- [What this exercise asks]
(a) According to the force majeure article, how long must a force majeure situation last before either party may terminate the Agreement?
(b) In the force majeure article, update everything from "6.2 If the force" down to "is expressly excluded.", replacing "expressly" with "explicitly".

--- Passage shown ---

Article 6 – Force majeure

6.1 If Seller is prevented from fulfilling its obligations towards Buyer due to force majeure, the period in which the Seller must fulfil its obligations, will be extended during the entire duration of the force majeure situation. Force majeure shall in any case be understood as every circumstance independent of the Seller’s will, such as, but not limited to, special weather conditions, illness of persons employed by the Seller, strikes, epidemics, pandemics, mandatory and advised government measures, wars, machine failures and/or malfunctions, delays in the purchasing side or the impossibility of purchasing, for example, raw materials, semi-finished products, equipment, fuel or transport, changes in the range of suppliers, import and export bans or import and export restrictions, transport restrictions, all this if these occur at the Seller's company as well as its suppliers

 

6.2 If the force majeure situation has lasted longer than 2 (two) months, or if it has been established that it will last longer than 2 (two) months, both parties have the right to terminate the Agreement for the part that has not yet been fulfilled by the Seller. Earlier termination by the Buyer is expressly excluded.

--- Extracted information ---

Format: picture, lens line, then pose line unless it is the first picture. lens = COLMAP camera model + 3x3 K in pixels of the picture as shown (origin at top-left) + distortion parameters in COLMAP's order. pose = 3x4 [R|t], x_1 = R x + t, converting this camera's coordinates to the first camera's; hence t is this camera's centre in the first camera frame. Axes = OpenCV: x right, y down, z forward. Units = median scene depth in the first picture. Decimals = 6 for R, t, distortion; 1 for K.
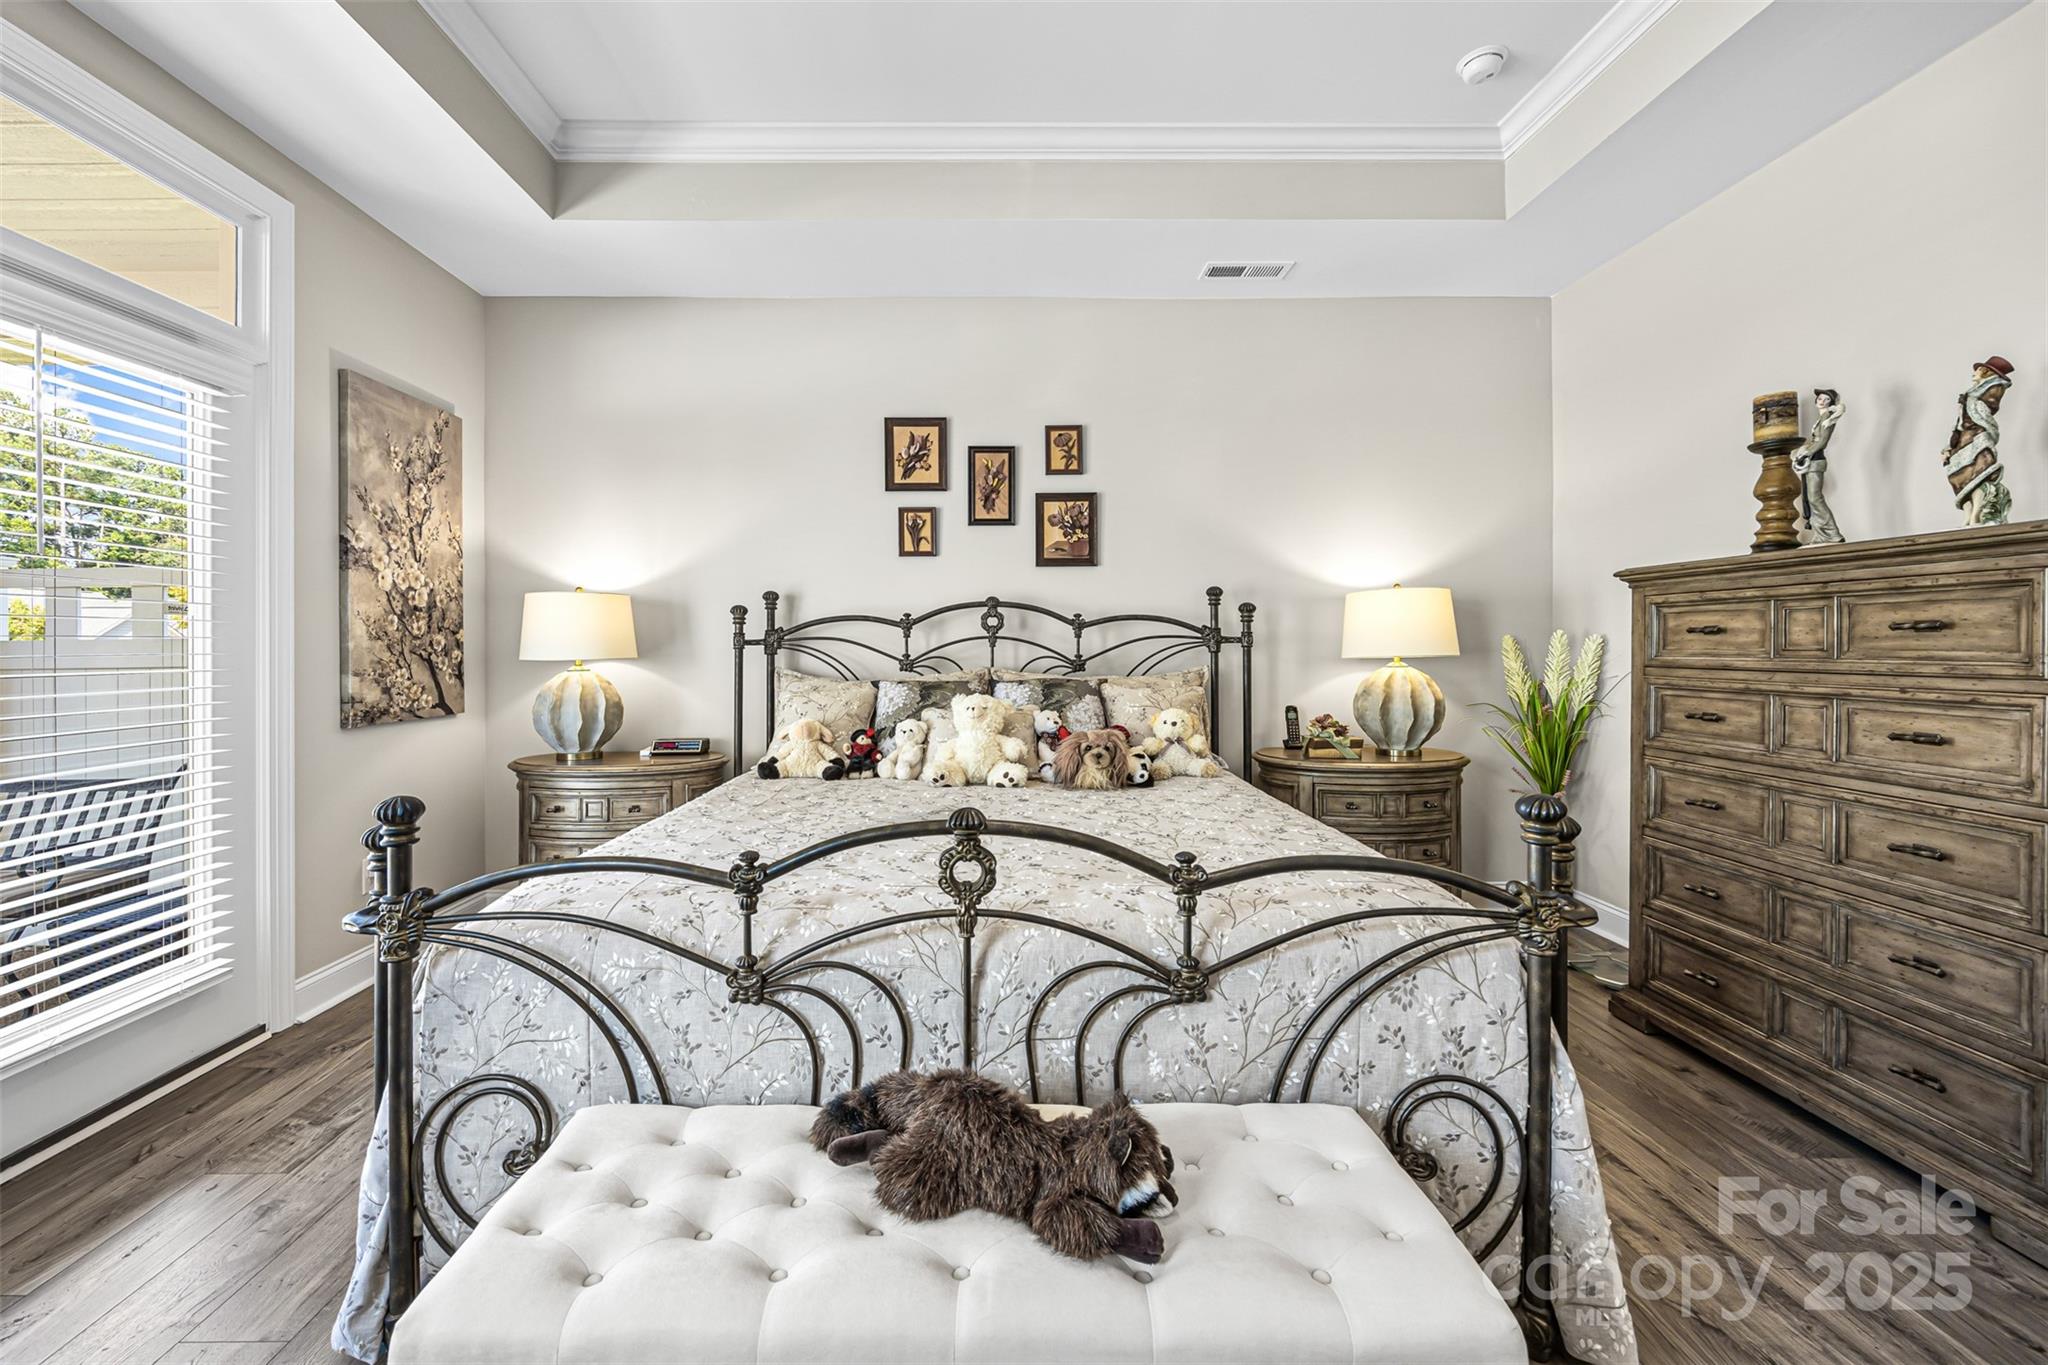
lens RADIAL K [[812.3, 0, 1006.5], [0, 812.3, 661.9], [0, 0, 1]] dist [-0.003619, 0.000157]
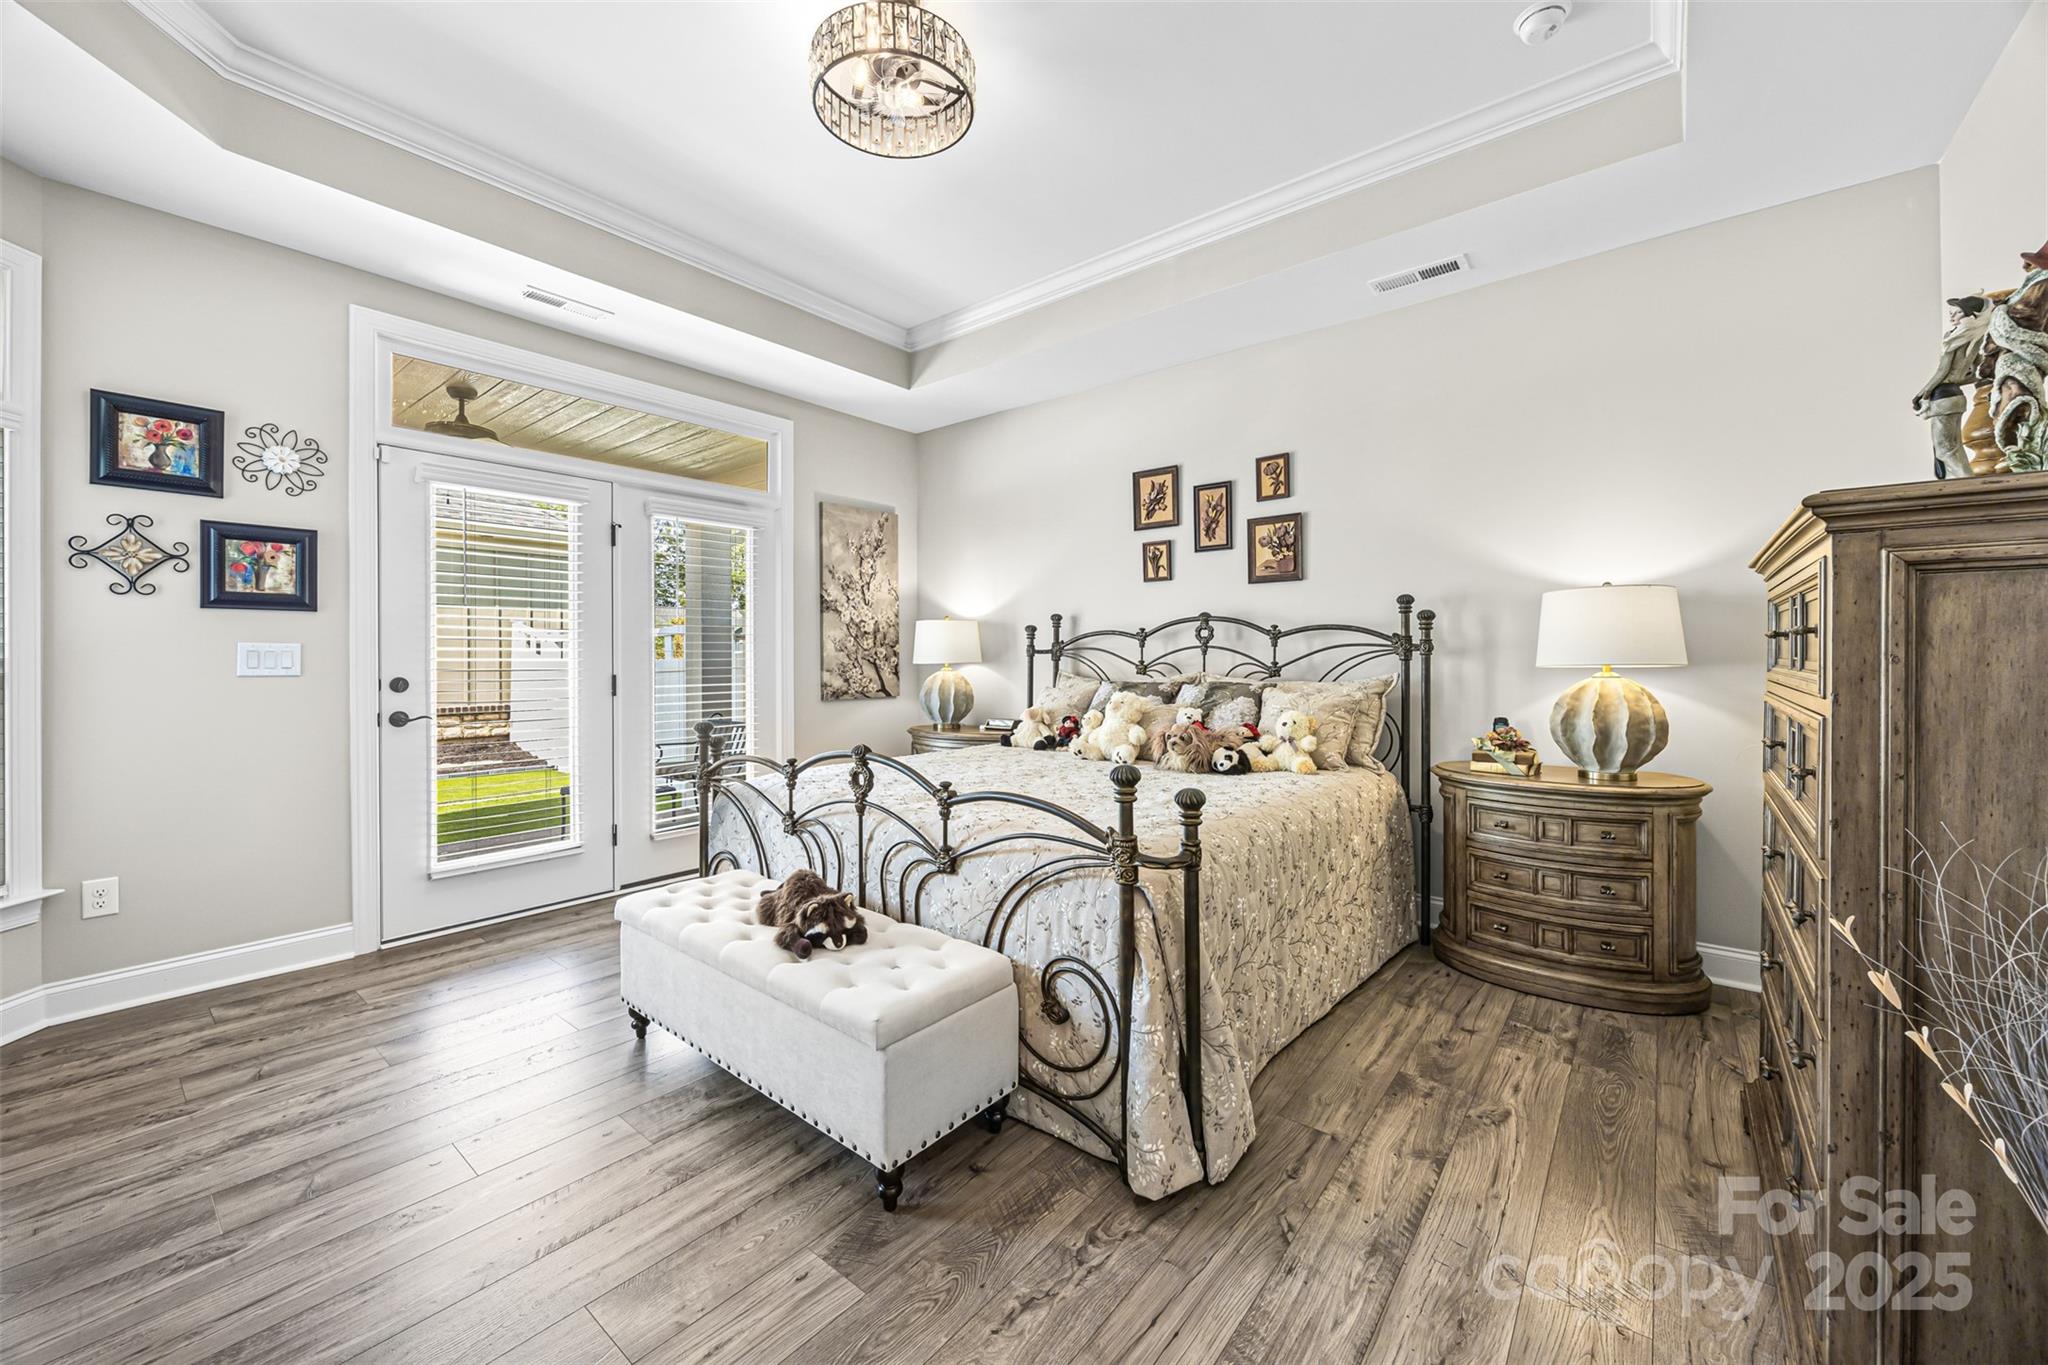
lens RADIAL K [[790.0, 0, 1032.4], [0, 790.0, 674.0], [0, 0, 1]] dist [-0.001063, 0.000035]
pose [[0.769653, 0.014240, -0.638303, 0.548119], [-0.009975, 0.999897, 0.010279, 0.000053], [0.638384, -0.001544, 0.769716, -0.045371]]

---
--- Extracted information ---

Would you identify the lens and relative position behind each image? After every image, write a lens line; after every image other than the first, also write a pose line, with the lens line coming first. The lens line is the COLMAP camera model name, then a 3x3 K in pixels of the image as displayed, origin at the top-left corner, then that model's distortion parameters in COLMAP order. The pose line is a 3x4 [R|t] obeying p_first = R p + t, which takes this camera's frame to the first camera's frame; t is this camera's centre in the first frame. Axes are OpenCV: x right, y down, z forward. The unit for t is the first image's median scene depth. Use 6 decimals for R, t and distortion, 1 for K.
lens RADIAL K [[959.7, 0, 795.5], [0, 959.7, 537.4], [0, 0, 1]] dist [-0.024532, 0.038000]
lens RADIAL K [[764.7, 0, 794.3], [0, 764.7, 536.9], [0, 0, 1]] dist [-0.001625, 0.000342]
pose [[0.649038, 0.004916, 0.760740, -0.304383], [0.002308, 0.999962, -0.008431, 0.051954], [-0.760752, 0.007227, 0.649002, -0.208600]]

---
--- Extracted information ---

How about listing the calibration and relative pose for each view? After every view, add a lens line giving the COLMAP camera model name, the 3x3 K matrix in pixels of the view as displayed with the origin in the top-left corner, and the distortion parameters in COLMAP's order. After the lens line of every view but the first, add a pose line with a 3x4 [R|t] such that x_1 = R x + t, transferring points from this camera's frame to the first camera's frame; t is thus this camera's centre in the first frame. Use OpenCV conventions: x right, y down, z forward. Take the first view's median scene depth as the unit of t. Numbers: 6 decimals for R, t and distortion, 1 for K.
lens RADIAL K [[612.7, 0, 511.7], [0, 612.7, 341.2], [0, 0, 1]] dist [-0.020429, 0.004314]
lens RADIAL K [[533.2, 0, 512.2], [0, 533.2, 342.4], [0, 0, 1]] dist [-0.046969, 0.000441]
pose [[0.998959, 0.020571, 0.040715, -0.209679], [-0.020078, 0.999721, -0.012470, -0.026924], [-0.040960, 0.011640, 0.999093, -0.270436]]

---

- [Your written answers]
(a) Longer than 2 (two) months.

(b)
6.2 If the force majeure situation has lasted longer than 2 (two) months, or if it has been established that it will last longer than 2 (two) months, both parties have the right to terminate the Agreement for the part that has not yet been fulfilled by the Seller. Earlier termination by the Buyer is explicitly excluded.